2) What are you doing with it? This is hopefully some kind of triangulation (if you don’t know this word you should by now). But how are you triangulating – for example I am:
• comparing what the people said with what I felt within the classes
• comparing what the people said with watching them in the classes
• comparing what the people said with what the literature says
• comparing what the literature says with what I observed of the people in the classes
• comparing what the literature said with what it felt like in class
• comparing what I observed with what the people said
• comparing what it felt like in class with what the people said
3) What themes are emerging from the data? From doing this I keep noticing certain things, ideas, theories. Some ideas reoccur to me or some questions keep coming up. Organising these I can group them into themes. So this step is
4) What you are doing next? These themes are where you do the activity of analysis in that you start to look deeper into them. For each theme you might need to read more of the literature focusing on the aspect of one of the themes. You might want to go back to the place you collected the data and look at things again with a theme in mind. You are starting to inquire into how the themes that have emerge relate to the initial research question that you started out from. You will need to ask yourself questions like why do you think you (yourself) noticed this in the data. Is it unexpected? Etc…
Then you need to look at what relationship the themes have with each other and with the research question. So lastly in your summary you need to state what ‘more’ you are doing which of the themes you are looking at more deeply.
So a summary of your analysis would be:
What kind of data you have
What you are doing with it
How you are doing this.
What themes have been emerging.
What more you need to know and/ or what questions have they raised
Any ideas you have at this point in terms of how this relates to your initial research question.
This should be short and clear for your own clarity and direction. In terms of what supporting evidence is, this not to build an argument yet. You need to do the above. Think of the use of the word ‘evidence as ‘illustration’. See my blog on my MAPP site March 8th
Now in week 10 you are asked to:
“Students send to advisers the last two sections of your Critical Review (Analysis and Critical Reflection) in draft for written feedback”
at that point you should have done the activity of the above and be able to start to put it into the words you are going to use to explain it in the Critical Review.
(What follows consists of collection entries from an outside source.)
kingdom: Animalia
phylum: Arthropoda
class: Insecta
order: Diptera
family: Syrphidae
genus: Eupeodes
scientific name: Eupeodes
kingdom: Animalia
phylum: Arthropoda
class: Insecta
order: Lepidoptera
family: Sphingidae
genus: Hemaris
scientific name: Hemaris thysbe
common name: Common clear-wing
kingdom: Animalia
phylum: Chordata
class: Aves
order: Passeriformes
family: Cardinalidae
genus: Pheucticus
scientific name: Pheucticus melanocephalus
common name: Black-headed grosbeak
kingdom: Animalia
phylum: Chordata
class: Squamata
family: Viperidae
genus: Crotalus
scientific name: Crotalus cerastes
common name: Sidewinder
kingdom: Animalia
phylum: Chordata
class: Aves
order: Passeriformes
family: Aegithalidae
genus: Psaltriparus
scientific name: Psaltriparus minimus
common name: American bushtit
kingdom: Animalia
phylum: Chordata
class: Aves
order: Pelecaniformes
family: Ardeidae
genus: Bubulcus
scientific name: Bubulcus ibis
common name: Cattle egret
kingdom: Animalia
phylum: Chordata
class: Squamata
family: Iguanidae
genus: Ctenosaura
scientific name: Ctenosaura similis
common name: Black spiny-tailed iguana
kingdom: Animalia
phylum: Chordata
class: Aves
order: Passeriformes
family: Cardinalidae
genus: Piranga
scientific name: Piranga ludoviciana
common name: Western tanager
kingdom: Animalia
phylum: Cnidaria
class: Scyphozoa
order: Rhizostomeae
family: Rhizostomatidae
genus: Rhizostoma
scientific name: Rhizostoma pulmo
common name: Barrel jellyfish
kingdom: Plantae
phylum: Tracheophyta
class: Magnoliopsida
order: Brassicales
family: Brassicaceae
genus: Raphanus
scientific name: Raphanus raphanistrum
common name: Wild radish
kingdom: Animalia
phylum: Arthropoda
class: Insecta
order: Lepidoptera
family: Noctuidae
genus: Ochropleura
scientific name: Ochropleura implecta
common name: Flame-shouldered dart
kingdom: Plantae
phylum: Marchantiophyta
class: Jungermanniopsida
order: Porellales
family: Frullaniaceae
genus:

But the words themselves are not the activity of analysis; analysis is the activity of thinking!!!
Before that in week 8 you are asked to have a draft of the first two sections of the Critical Review.
“Students send adviser the first two sections of your critical review in draft form (Introduction, Evaluation) …..”
Much of the ‘knowledge’ for this is already known by you. It is the outline of what you planned to do which is all in the work you did in Module two. It is just that in module two you planned it now you write have done it. The introduction would be to say why your interested, where you are carrying out the research, a bit a about you as the Researcher etc… the evaluation is saying what happen if any of the data collection activity changed from the plan, if the you used a different methodology than you had planned etc… This should not be a problem to write because you already know it all. Getting this bit written is just helpful because psychologically (and actually) it feels like you have a chunk of the work done. OF COURSE you will need to go back to this draft at the writing-up period and work through the text incorporating a little bit about what you found (your analysis) which will not be complete at week 8 so that why you will have to go back to this draft.
Does that make sense what do you think?